Knight Connection

Category

Arrays

Difficulty

Hard

Problem Statement

Given the positions of two knights on an infinite chessboard, determine the minimum number of moves such that one knight can reach the other. Both knights move simultaneously, and each can make standard chess knight moves (an L-shape: 2 squares in one direction and 1 square perpendicular). Return the minimum number of turns needed for the two knights to land on the same square.

Intuition

Since both knights move simultaneously, each turn effectively covers twice the movement of a single knight. We can reformulate the problem: compute the minimum moves for a single knight to travel from one position to the other, then divide by 2 (rounding up) since both knights share the work. The single-knight minimum distance on an infinite board is well-studied and can be solved with BFS or a mathematical formula.

Approach

1. Compute the absolute differences dx and dy between the two knight positions.
2. Use BFS from the origin (0, 0) to reach (dx, dy) using knight moves, or use the mathematical approach: a. Due to symmetry, assume dx >= dy >= 0. b. Handle small special cases directly (e.g., (1,0) requires 3 moves). c. For larger distances, the minimum single-knight moves can be computed with a known formula based on the geometry of knight moves.
3. Divide the single-knight move count by 2, rounding up: result = ceil(singleKnightMoves / 2).

Pseudocode

function knightConnection(knightA, knightB):
    dx = abs(knightA[0] - knightB[0])
    dy = abs(knightA[1] - knightB[1])

    // BFS approach for single knight minimum moves
    singleMoves = bfsKnightDistance(dx, dy)

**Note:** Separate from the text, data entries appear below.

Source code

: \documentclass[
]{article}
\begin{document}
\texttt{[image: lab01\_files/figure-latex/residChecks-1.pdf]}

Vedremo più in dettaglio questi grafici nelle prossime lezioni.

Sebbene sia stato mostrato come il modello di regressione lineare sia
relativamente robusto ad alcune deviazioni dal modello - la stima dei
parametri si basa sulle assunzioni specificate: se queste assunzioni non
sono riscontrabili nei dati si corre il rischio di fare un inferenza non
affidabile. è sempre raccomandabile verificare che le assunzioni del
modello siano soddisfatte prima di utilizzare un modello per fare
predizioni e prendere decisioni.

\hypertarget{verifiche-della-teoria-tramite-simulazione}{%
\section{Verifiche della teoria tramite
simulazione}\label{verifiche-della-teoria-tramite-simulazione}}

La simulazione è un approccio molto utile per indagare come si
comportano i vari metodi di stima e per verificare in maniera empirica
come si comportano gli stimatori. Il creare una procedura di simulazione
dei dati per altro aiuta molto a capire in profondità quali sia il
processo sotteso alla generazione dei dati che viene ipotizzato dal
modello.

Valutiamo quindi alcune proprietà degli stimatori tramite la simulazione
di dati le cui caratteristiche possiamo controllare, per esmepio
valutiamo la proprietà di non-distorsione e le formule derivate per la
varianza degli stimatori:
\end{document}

    return ceil(singleMoves / 2)

function bfsKnightDistance(dx, dy):
    queue = [(0, 0)]
    visited = set containing (0, 0)
    moves = 0
    knightOffsets = [(-2,-1),(-2,1),(-1,-2),(-1,2),(1,-2),(1,2),(2,-1),(2,1)]

    while queue is not empty:
        for each (x, y) in current level of queue:
            if x == dx and y == dy:
                return moves
            for (ox, oy) in knightOffsets:
                nx, ny = x + ox, y + oy
                if (nx, ny) not in visited and
                   nx >= -2 and ny >= -2 and
                   nx <= dx + 2 and ny <= dy + 2:
                    visited.add((nx, ny))
                    add (nx, ny) to next level
        moves++

    return -1  // unreachable

Time & Space Complexity

• Time: O(max(dx, dy)^2) for BFS in the worst case, though bounding the search space keeps it practical. A mathematical solution can achieve O(1).
• Space: O(max(dx, dy)^2) for BFS visited set. O(1) for the mathematical approach.

Key Insights

• Both knights moving simultaneously halves the effective distance. The answer is always ceil(singleKnightDistance / 2).
• The BFS search space can be bounded to a small region around the target, since a knight will never need to go far past the target to reach it optimally.
• Knight distance has interesting properties: for positions like (1,0), the distance is 3 (not 1), because the L-shaped moves require detours.

Edge Cases

• Knights on the same square: 0 moves needed.
• Knights one step apart in a cardinal direction: requires multiple knight moves to resolve.
• Knights already a single knight move apart: 1 turn suffices (one knight moves to the other).
• Very large distances: BFS may be slow; a mathematical formula is preferred.
• Positions with (2,2): requires 4 single-knight moves despite the small distance.